Ohne ein Binde wäre ein Füller oder ein Kugelschreiber nur einer unter vielen. Deswegen liegt uns sehr viel daran, diesem unscheinbaren Bestandteil eines Füllers unser handwerkliches Können zu widmen.
Der Behälter mit der grün-schwarz gestreiften Binde entsteht in einer Vielzahl von Arbeitschritten: Zunächst wird das Rohteil aus einem Streifen gestanzt und zu einem Röhrchen verschweißt.

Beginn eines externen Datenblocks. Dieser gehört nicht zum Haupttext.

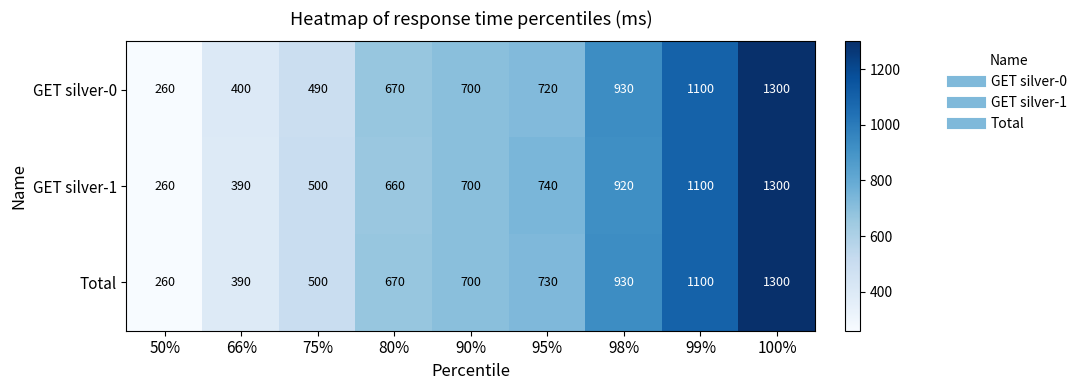

Count the number of data series in this chart.

3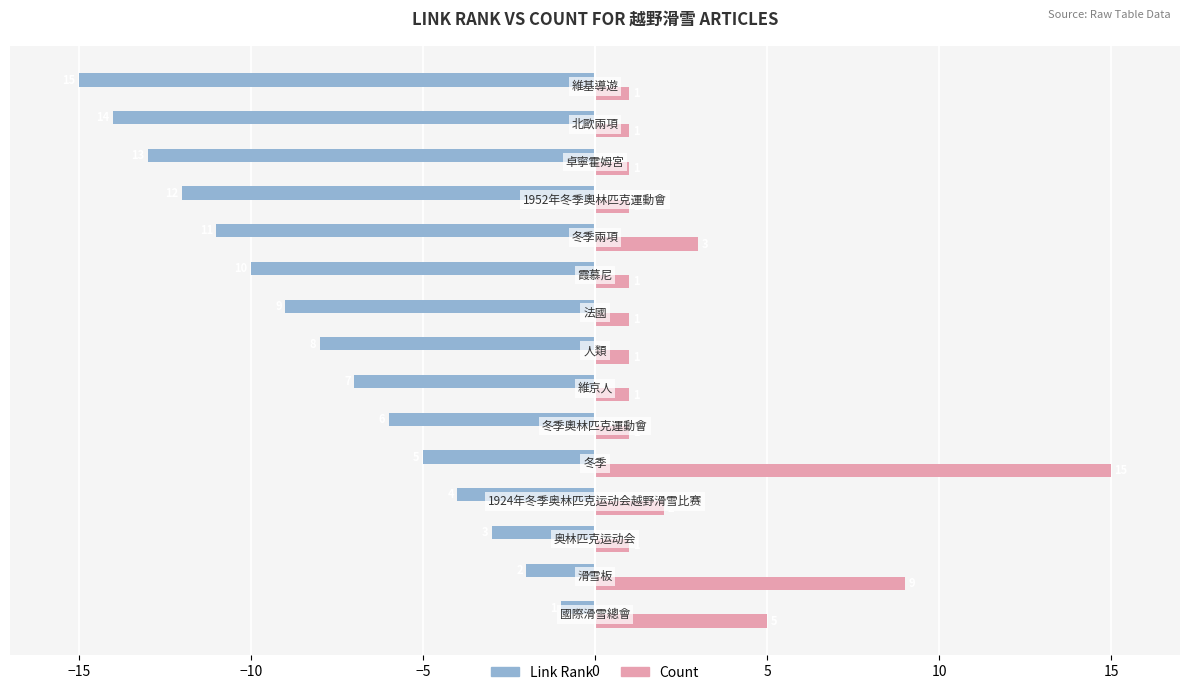

What is the greatest value displayed?

15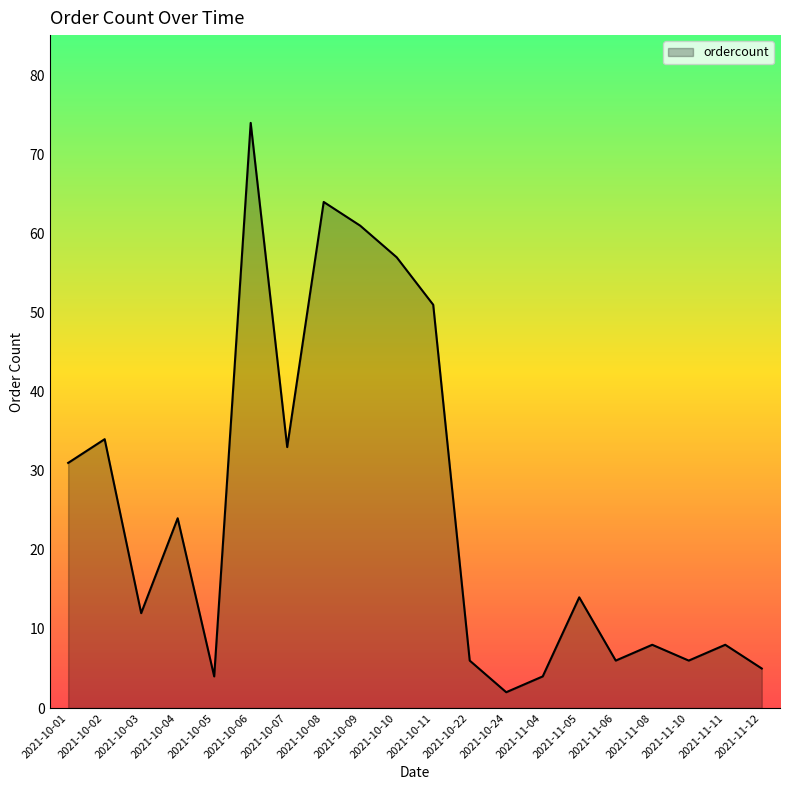

True or false: there are more than 1 points higher than both neighbors.

True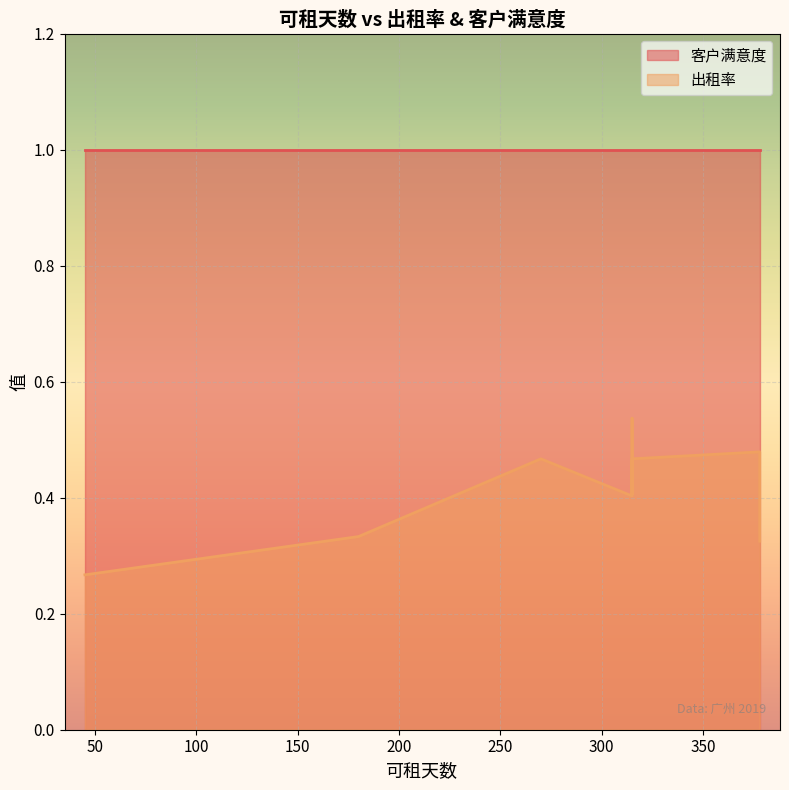

What value does the 客户满意度 series have at 315?

1.0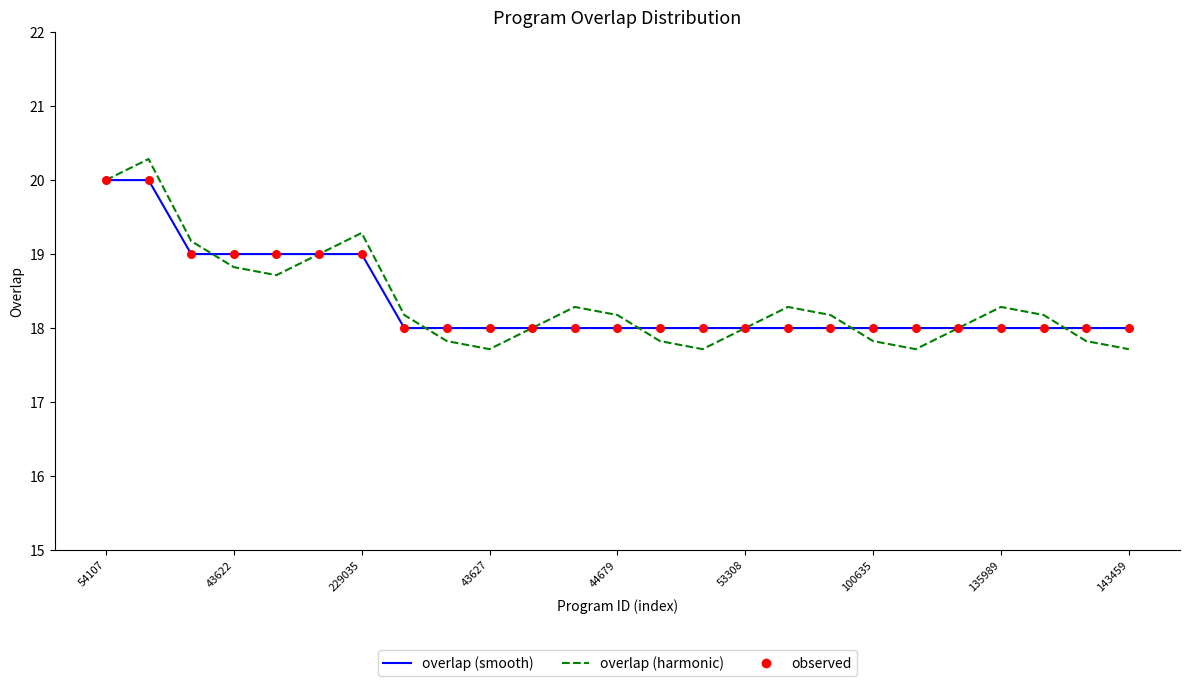

List the series in order of their peak value, highest first.

overlap (harmonic), overlap (smooth)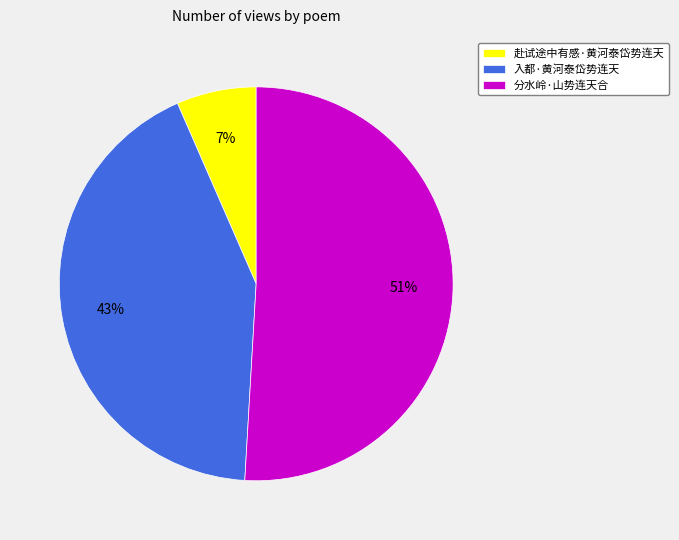

To the nearest percent, what is the difference between the largest and smallest slice percentages?

44%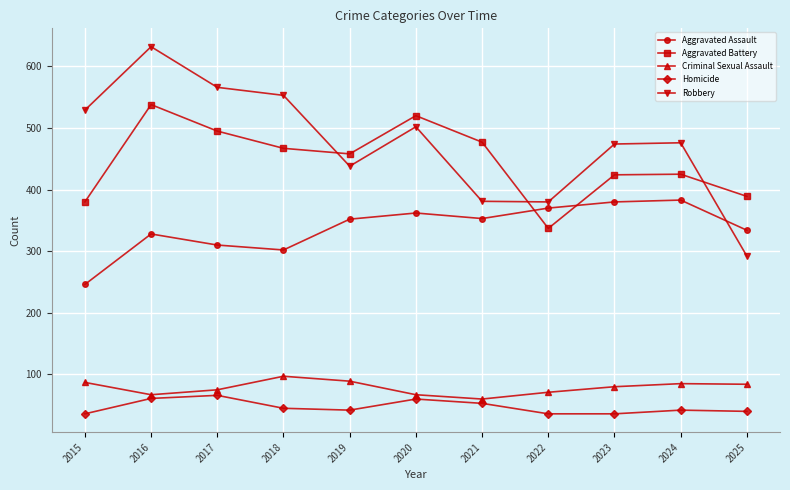

How many interior local peaks does the Aggravated Battery series have?

3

Eine Kunststoffmaschine unterspritzt die hohlen Behälter von innen mit Kunstharz. Dadurch wird der Behälter fest versiegelt und so verdichtet, daß keine Tinte auslaufen kann.
Eine hochpräzise Drehmaschine bringt die Oberfläche der Stresemann-Behälter mit einem Diamantwerkzeug in die gewünschte klassische Form und gibt ihr ihre glatte, griffige Beschaffenheit.
Die Kappenringe werden von einem Messingröhrchen abgeschnitten und mit einer hochwertigen Goldauflage veredelt. Eine Spritzgußmaschine verbindet sie unlösbar mit der Kappe.
Und wieder ist ein kleines, unscheinbares Stückchen Präzisionsarbeit Teil eines einzigartigen Füllers von Pelikan geworden.